Entries taken from a collection:
··········

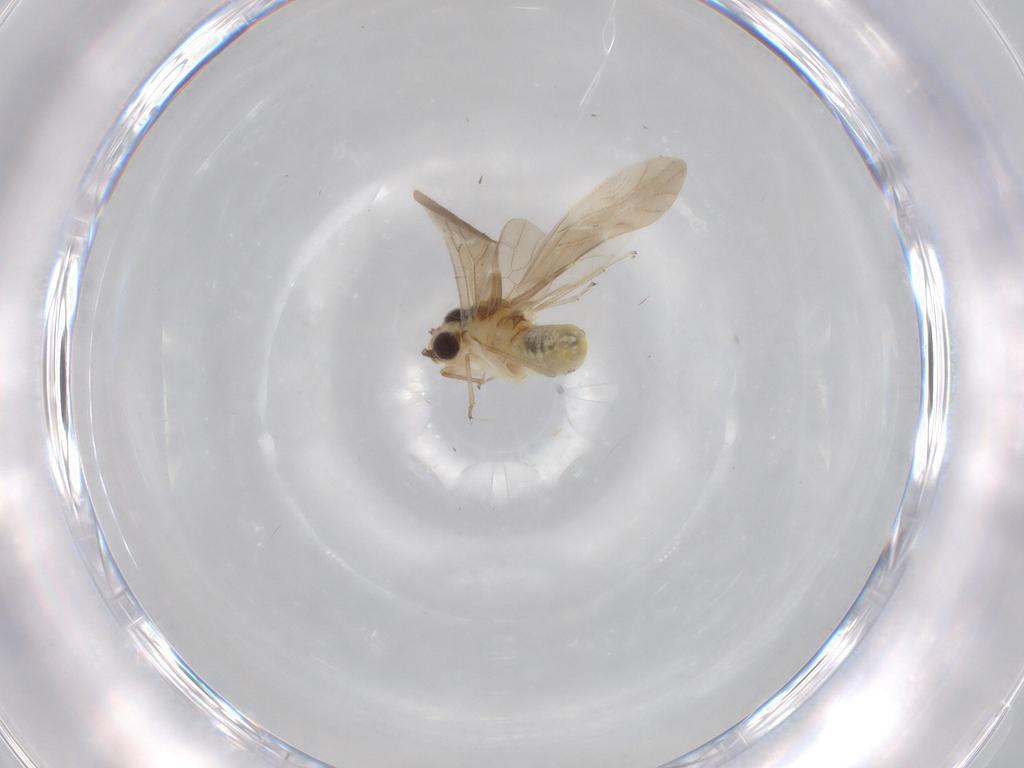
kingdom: Animalia
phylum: Arthropoda
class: Insecta
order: Psocodea
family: Caeciliusidae
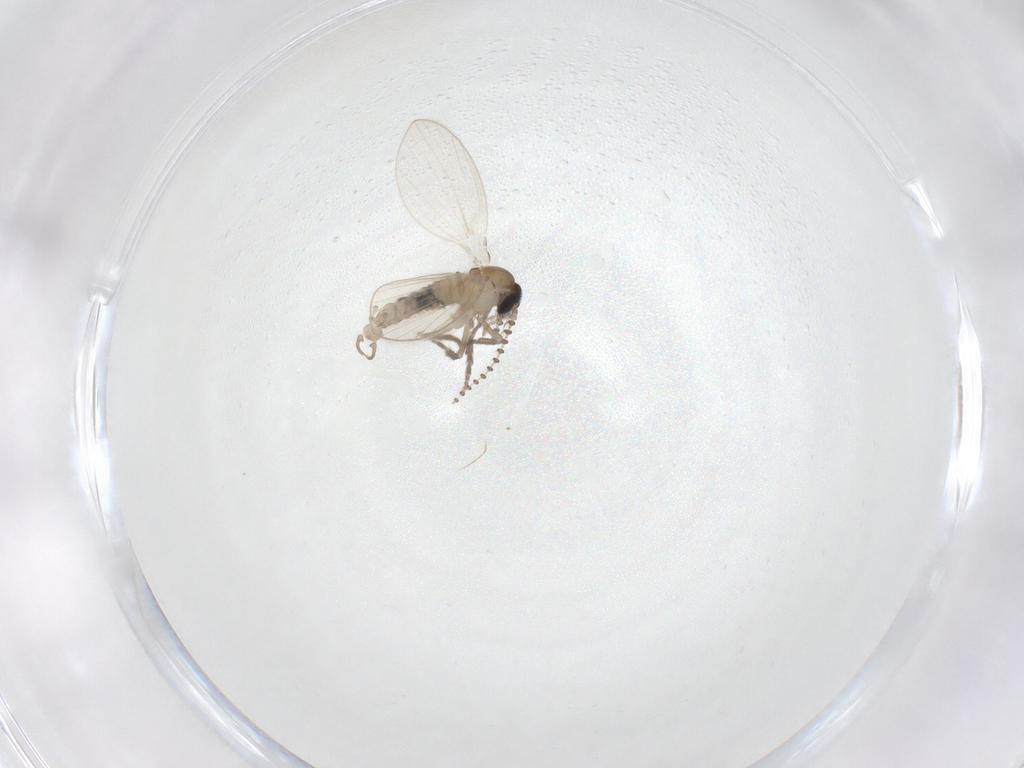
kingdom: Animalia
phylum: Arthropoda
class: Insecta
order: Diptera
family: Psychodidae
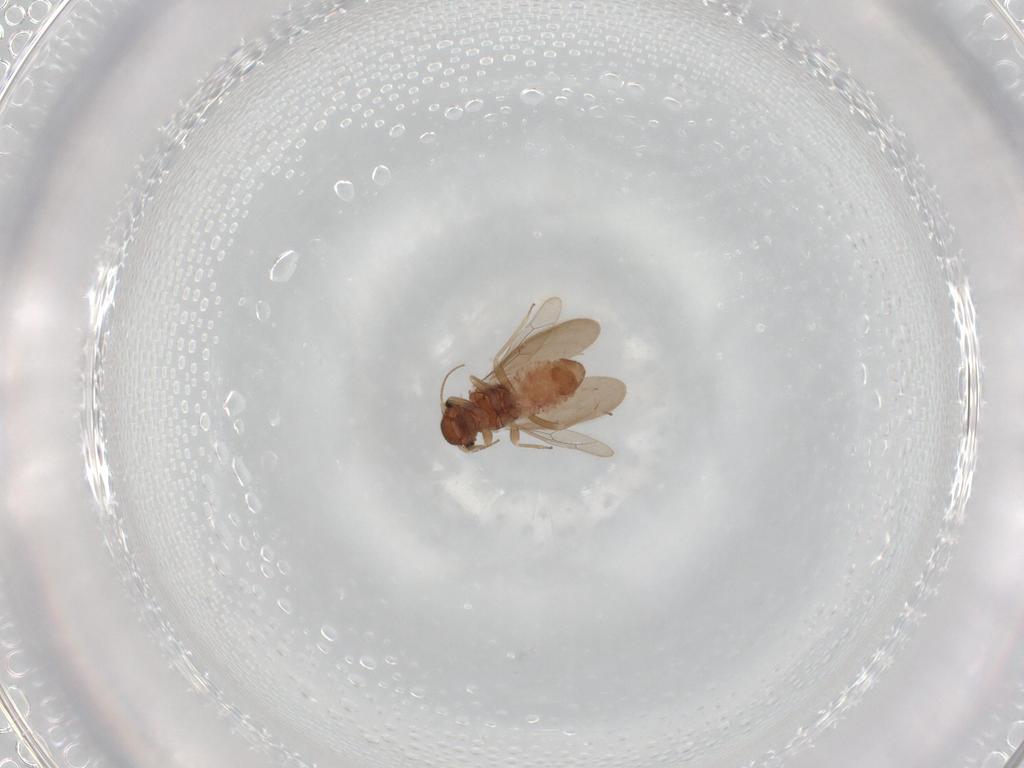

··········

**PROBLEM DETAILS**. Rewrite the lines of every row with "phylum" swapped for "division" and nothing else changed, omitting the pictures.

**RIGHT ANSWER**.
kingdom: Animalia
division: Arthropoda
class: Insecta
order: Psocodea
family: Caeciliusidae
kingdom: Animalia
division: Arthropoda
class: Insecta
order: Diptera
family: Psychodidae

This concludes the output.